Items from a dataset:
* * * * * * *
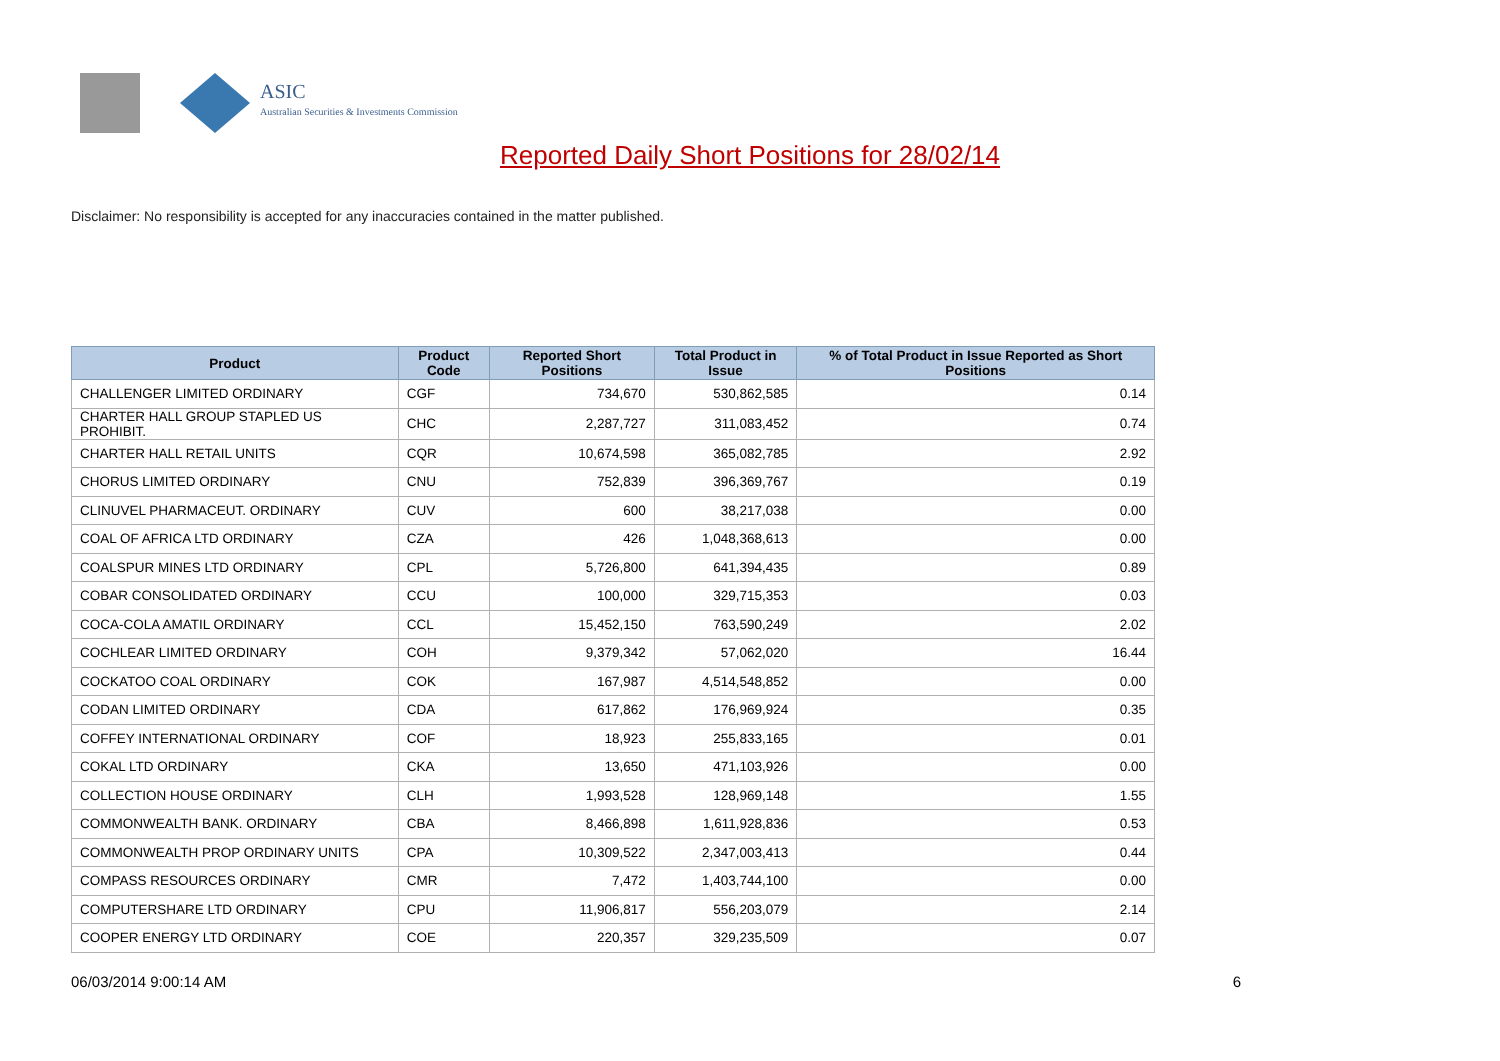ASIC
Australian Securities & Investments Commission
Reported Daily Short Positions for 28/02/14
Disclaimer: No responsibility is accepted for any inaccuracies contained in the matter published.
| Product | Product Code | Reported Short Positions | Total Product in Issue | % of Total Product in Issue Reported as Short Positions |
| --- | --- | --- | --- | --- |
| CHALLENGER LIMITED ORDINARY | CGF | 734,670 | 530,862,585 | 0.14 |
| CHARTER HALL GROUP STAPLED US PROHIBIT. | CHC | 2,287,727 | 311,083,452 | 0.74 |
| CHARTER HALL RETAIL UNITS | CQR | 10,674,598 | 365,082,785 | 2.92 |
| CHORUS LIMITED ORDINARY | CNU | 752,839 | 396,369,767 | 0.19 |
| CLINUVEL PHARMACEUT. ORDINARY | CUV | 600 | 38,217,038 | 0.00 |
| COAL OF AFRICA LTD ORDINARY | CZA | 426 | 1,048,368,613 | 0.00 |
| COALSPUR MINES LTD ORDINARY | CPL | 5,726,800 | 641,394,435 | 0.89 |
| COBAR CONSOLIDATED ORDINARY | CCU | 100,000 | 329,715,353 | 0.03 |
| COCA-COLA AMATIL ORDINARY | CCL | 15,452,150 | 763,590,249 | 2.02 |
| COCHLEAR LIMITED ORDINARY | COH | 9,379,342 | 57,062,020 | 16.44 |
| COCKATOO COAL ORDINARY | COK | 167,987 | 4,514,548,852 | 0.00 |
| CODAN LIMITED ORDINARY | CDA | 617,862 | 176,969,924 | 0.35 |
| COFFEY INTERNATIONAL ORDINARY | COF | 18,923 | 255,833,165 | 0.01 |
| COKAL LTD ORDINARY | CKA | 13,650 | 471,103,926 | 0.00 |
| COLLECTION HOUSE ORDINARY | CLH | 1,993,528 | 128,969,148 | 1.55 |
| COMMONWEALTH BANK. ORDINARY | CBA | 8,466,898 | 1,611,928,836 | 0.53 |
| COMMONWEALTH PROP ORDINARY UNITS | CPA | 10,309,522 | 2,347,003,413 | 0.44 |
| COMPASS RESOURCES ORDINARY | CMR | 7,472 | 1,403,744,100 | 0.00 |
| COMPUTERSHARE LTD ORDINARY | CPU | 11,906,817 | 556,203,079 | 2.14 |
| COOPER ENERGY LTD ORDINARY | COE | 220,357 | 329,235,509 | 0.07 |
06/03/2014 9:00:14 AM 6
* * * * * * *
**EXERCISE DESCRIPTION**
When you transcribe the lines above, keep every word exact but leave the pictures behind.

**EXERCISE RESPONSE**
ASIC
Australian Securities & Investments Commission
Reported Daily Short Positions for 28/02/14
Disclaimer: No responsibility is accepted for any inaccuracies contained in the matter published.
| Product | Product Code | Reported Short Positions | Total Product in Issue | % of Total Product in Issue Reported as Short Positions |
| --- | --- | --- | --- | --- |
| CHALLENGER LIMITED ORDINARY | CGF | 734,670 | 530,862,585 | 0.14 |
| CHARTER HALL GROUP STAPLED US PROHIBIT. | CHC | 2,287,727 | 311,083,452 | 0.74 |
| CHARTER HALL RETAIL UNITS | CQR | 10,674,598 | 365,082,785 | 2.92 |
| CHORUS LIMITED ORDINARY | CNU | 752,839 | 396,369,767 | 0.19 |
| CLINUVEL PHARMACEUT. ORDINARY | CUV | 600 | 38,217,038 | 0.00 |
| COAL OF AFRICA LTD ORDINARY | CZA | 426 | 1,048,368,613 | 0.00 |
| COALSPUR MINES LTD ORDINARY | CPL | 5,726,800 | 641,394,435 | 0.89 |
| COBAR CONSOLIDATED ORDINARY | CCU | 100,000 | 329,715,353 | 0.03 |
| COCA-COLA AMATIL ORDINARY | CCL | 15,452,150 | 763,590,249 | 2.02 |
| COCHLEAR LIMITED ORDINARY | COH | 9,379,342 | 57,062,020 | 16.44 |
| COCKATOO COAL ORDINARY | COK | 167,987 | 4,514,548,852 | 0.00 |
| CODAN LIMITED ORDINARY | CDA | 617,862 | 176,969,924 | 0.35 |
| COFFEY INTERNATIONAL ORDINARY | COF | 18,923 | 255,833,165 | 0.01 |
| COKAL LTD ORDINARY | CKA | 13,650 | 471,103,926 | 0.00 |
| COLLECTION HOUSE ORDINARY | CLH | 1,993,528 | 128,969,148 | 1.55 |
| COMMONWEALTH BANK. ORDINARY | CBA | 8,466,898 | 1,611,928,836 | 0.53 |
| COMMONWEALTH PROP ORDINARY UNITS | CPA | 10,309,522 | 2,347,003,413 | 0.44 |
| COMPASS RESOURCES ORDINARY | CMR | 7,472 | 1,403,744,100 | 0.00 |
| COMPUTERSHARE LTD ORDINARY | CPU | 11,906,817 | 556,203,079 | 2.14 |
| COOPER ENERGY LTD ORDINARY | COE | 220,357 | 329,235,509 | 0.07 |
06/03/2014 9:00:14 AM 6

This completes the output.